Thursday, June 7, 2007
Ocean Life
What do you do with a track that has some great bits and some crap bits? What do you do with an album of it? What do you do with several? These are the questions I have meditated upon this week, while listening, repeatedly, to Cale's almost-decade of work from 1989 to 1996. Primarily Words for the Dying (1989, errr), Last Day on Earth (1994, mostly good), and Walking on Locusts (1996, aarrgh). The things I do.
Ocean Life is one of Cale's trademark spoken-word pieces, the centerpiece of Last Day on Earth , the bizarre "blueprint for theatre" collaboration of Bob Neuwirth. The catch is that the vocal is provided by a Jenni Muldaur, who I see is the daughter of folk singer Maria Muldaur. She brings a weary and wry, yet suspiciously hippie-inflected, voice to some surreal thoughts about the ocean. I thought I hated her voice when I first heard the track, but there's something almost hypnotizing about it.
She is also given credit for "additional lyric." I don't have any idea which lyric that is. The lyrics here suffer from an attraction to cheap paradox and wordplay ("I don't have the patience, but what does it cost on the open market? And who can afford that?", "the dull, sacrilegious commandment of an eye for an eye and a tooth for a truth") that seems unique to this album. Maybe I can blame Bob Neuwirth. Anyway, it's not without its lyrical high points: I appreciate any song (..."or spoken word piece") that refers to peeling retinas, and it ties in conceptually with Barracuda ("I want to be buried at the bottom of the ocean ... kissed by the fishes, sushi for Shabu").

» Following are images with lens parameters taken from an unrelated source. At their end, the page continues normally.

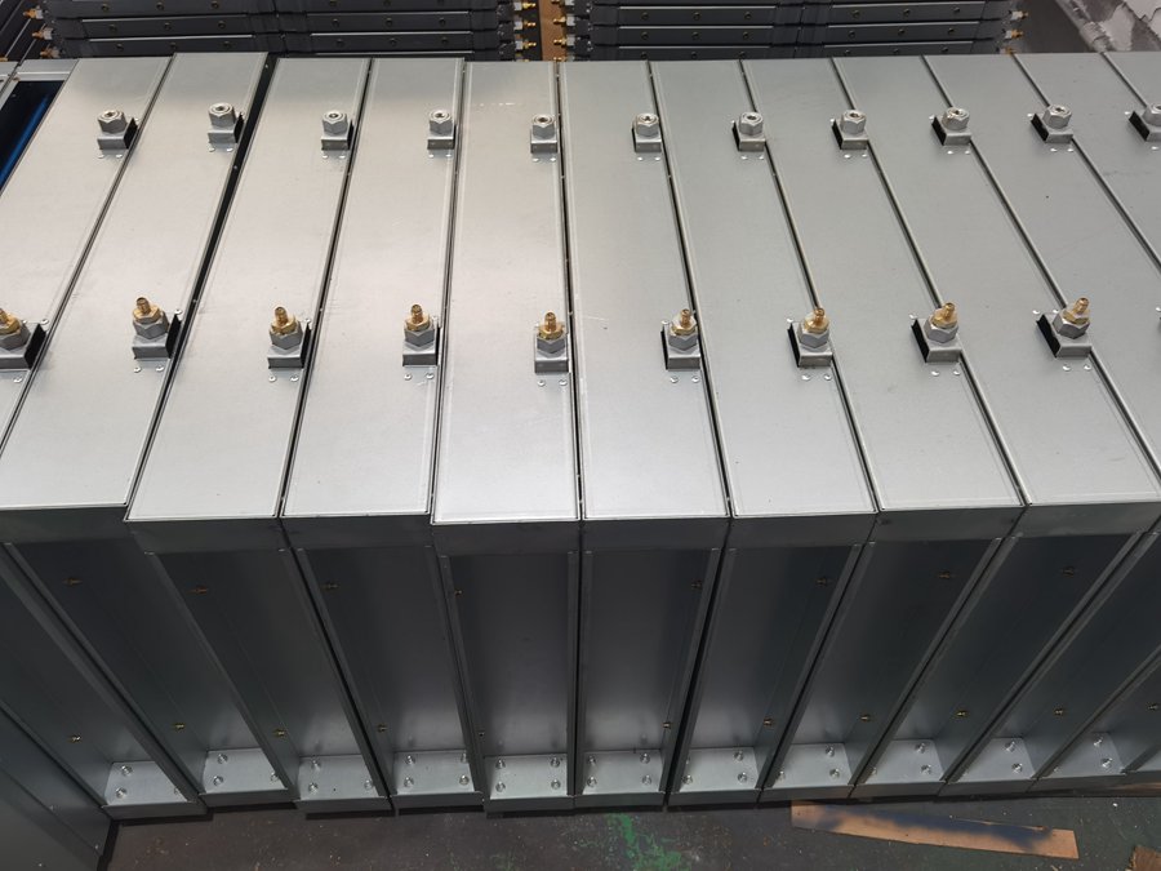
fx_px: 906
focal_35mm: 27
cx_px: 580
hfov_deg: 65.3
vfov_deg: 51.4
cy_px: 436
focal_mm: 6.71
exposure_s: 1/50
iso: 100
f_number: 1.9
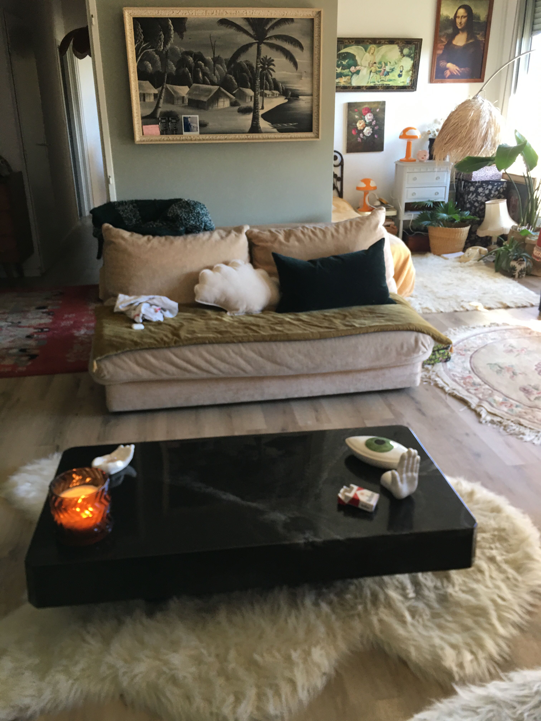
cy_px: 360
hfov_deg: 48.2
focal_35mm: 29
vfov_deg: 61.7
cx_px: 270
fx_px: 604
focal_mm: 4.15
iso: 50
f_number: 2.2
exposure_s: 1/33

Despite the downmarket synthesizers (or is it infinite guitar?) also unfortunately characteristic of the album, the music manages to be soundtrack kitsch worth listening to. The orchestral drums, throbbing bassline, and synthesizer planes you've heard before, but the banjo and whistled melody (the chorus, as it were) make for a surprising and entertaining listen. It's pleasant, not particularly substantial music.